Personal information
- Full name: Corban Dallas Piper
- Date of birth: 10 September 2002 (age 23)
- Place of birth: Auckland, New Zealand
- Height: 1.88 m (6 ft 2 in)
- Positions: Centre-back; defensive midfielder; striker;

Team information
- Current team: Wellington Phoenix
- Number: 99

Youth career
- Hibiscus Coast AFC
- –2020: Birkenhead United
- 2019: → Auckland City

Senior career*
- Years: Team / Apps / (Gls)
- 2021–2022: Birkenhead United / 31 / (3)
- 2023: Wexford / 35 / (0)
- 2024: Birkenhead United / 19 / (7)
- 2024–: Wellington Phoenix Reserves / 3 / (0)
- 2024–: Wellington Phoenix / 44 / (7)

= Corban Piper =

New Zealand footballer (born 2002)

Corban Dallas Piper (born 10 September 2002) is a New Zealand professional footballer who plays as a centre-back, defensive midfielder or striker for Wellington Phoenix in the A-League Men.

==Personal life==
Piper grew up on the Whangaparāoa Peninsula, Auckland. He played youth football for Hibiscus Coast AFC.

==Club career==
Piper played for Birkenhead United from 2021 to 2024, where he played as an attacking midfielder and scored 10 goals in 51 appearances in the New Zealand National League.

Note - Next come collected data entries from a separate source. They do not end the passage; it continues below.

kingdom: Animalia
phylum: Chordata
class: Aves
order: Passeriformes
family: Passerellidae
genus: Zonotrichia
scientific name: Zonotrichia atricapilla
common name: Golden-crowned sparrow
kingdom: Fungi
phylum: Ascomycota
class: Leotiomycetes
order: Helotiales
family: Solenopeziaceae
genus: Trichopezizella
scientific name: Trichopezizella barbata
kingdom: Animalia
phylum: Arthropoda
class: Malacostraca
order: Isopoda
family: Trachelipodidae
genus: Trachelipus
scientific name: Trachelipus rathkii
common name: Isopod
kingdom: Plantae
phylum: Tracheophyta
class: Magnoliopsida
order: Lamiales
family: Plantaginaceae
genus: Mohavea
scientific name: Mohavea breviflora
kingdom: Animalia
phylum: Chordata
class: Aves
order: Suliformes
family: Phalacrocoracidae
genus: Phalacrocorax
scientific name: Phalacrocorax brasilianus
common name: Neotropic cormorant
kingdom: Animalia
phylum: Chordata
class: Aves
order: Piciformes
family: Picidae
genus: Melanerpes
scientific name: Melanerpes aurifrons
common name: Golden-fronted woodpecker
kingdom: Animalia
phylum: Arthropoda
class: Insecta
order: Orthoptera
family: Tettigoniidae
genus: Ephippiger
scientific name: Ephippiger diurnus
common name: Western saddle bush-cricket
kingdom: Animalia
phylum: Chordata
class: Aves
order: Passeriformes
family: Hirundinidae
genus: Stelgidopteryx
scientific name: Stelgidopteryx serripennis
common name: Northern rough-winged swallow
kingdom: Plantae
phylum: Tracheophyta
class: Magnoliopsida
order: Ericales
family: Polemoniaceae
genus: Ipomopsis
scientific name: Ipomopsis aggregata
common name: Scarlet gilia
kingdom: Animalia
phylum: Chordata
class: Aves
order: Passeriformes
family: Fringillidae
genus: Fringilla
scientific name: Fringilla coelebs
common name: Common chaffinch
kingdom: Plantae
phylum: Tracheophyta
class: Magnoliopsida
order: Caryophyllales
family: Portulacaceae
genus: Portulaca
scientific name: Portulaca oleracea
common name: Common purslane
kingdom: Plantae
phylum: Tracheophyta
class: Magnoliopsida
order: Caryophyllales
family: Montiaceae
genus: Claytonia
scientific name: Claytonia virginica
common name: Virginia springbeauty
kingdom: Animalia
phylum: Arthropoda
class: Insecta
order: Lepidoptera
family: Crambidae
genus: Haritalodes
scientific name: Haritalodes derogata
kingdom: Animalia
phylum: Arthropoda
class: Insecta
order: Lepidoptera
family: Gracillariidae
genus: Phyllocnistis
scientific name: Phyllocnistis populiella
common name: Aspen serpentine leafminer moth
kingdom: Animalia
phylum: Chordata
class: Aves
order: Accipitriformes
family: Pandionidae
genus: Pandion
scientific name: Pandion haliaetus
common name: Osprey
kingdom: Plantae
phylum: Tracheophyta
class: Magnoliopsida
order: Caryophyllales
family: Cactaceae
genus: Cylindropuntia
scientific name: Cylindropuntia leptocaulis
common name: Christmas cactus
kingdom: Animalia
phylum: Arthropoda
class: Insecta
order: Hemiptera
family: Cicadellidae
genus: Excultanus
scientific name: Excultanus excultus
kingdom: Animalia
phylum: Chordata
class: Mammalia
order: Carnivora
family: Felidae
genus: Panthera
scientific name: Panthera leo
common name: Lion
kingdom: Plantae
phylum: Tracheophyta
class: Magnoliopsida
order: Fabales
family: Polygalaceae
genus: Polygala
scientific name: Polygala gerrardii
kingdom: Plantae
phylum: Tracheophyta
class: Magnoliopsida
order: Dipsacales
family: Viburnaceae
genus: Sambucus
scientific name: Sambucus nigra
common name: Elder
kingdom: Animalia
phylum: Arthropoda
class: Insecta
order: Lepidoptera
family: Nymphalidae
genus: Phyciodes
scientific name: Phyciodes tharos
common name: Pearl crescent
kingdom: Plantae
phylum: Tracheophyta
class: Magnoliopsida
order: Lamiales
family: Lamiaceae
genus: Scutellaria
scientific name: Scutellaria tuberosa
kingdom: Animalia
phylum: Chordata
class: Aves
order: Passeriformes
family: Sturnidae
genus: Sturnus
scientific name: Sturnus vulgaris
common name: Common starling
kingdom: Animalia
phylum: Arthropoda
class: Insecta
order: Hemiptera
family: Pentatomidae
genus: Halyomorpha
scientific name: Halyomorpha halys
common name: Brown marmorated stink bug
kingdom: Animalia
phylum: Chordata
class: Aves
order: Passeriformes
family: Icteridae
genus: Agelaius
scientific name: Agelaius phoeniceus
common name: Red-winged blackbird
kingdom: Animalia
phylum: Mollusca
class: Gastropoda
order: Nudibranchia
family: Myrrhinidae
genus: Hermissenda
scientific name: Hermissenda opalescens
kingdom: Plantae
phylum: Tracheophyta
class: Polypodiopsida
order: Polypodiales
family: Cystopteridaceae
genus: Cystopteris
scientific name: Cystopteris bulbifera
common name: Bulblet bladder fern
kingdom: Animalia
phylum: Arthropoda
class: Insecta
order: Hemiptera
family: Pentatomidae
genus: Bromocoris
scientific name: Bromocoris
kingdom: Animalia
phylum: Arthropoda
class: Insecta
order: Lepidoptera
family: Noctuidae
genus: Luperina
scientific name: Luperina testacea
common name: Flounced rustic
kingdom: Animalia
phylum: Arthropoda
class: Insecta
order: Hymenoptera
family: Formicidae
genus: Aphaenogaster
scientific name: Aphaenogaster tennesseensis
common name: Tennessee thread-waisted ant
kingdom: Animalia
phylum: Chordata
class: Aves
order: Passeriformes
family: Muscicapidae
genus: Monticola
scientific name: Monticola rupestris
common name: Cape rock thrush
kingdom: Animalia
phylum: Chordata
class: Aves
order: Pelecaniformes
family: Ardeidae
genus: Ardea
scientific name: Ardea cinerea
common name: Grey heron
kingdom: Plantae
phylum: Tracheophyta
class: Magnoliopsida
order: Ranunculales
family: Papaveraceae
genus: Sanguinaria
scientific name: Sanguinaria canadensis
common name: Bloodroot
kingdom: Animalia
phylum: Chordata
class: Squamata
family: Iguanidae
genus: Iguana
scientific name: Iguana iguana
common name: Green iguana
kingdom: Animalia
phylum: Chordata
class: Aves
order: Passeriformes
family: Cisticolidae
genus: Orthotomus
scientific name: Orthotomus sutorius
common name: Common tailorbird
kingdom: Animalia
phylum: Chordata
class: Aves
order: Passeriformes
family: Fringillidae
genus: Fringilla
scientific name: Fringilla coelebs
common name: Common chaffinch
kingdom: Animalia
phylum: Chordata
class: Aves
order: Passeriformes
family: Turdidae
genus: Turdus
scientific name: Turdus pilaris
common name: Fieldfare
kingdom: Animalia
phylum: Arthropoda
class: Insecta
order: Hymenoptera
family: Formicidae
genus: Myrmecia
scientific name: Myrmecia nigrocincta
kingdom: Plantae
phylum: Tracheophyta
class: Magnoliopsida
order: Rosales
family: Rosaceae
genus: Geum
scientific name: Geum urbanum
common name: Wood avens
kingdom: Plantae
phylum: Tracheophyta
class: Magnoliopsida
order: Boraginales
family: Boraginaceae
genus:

He played in the League of Ireland First Division in 2023 for Wexford. Piper made 35 appearances to help the club to a fourth place finish. In 2024, he returned to Birkenhead United in New Zealand.

In September 2024, just before the A-League transfer window closed, the Wellington Phoenix signed Piper from Birkenhead United. Phoenix coach Giancarlo Italiano signed him for his ability as a centre-back. Piper scored his first A-League Men goal in a 2–1 home defeat against Adelaide United on 11 January 2025.

In May 2025, Piper was awarded the Wellington Phoenix best U-23 player award. Piper won the award alongside Manaia Elliott of the Wellington Phoenix Women.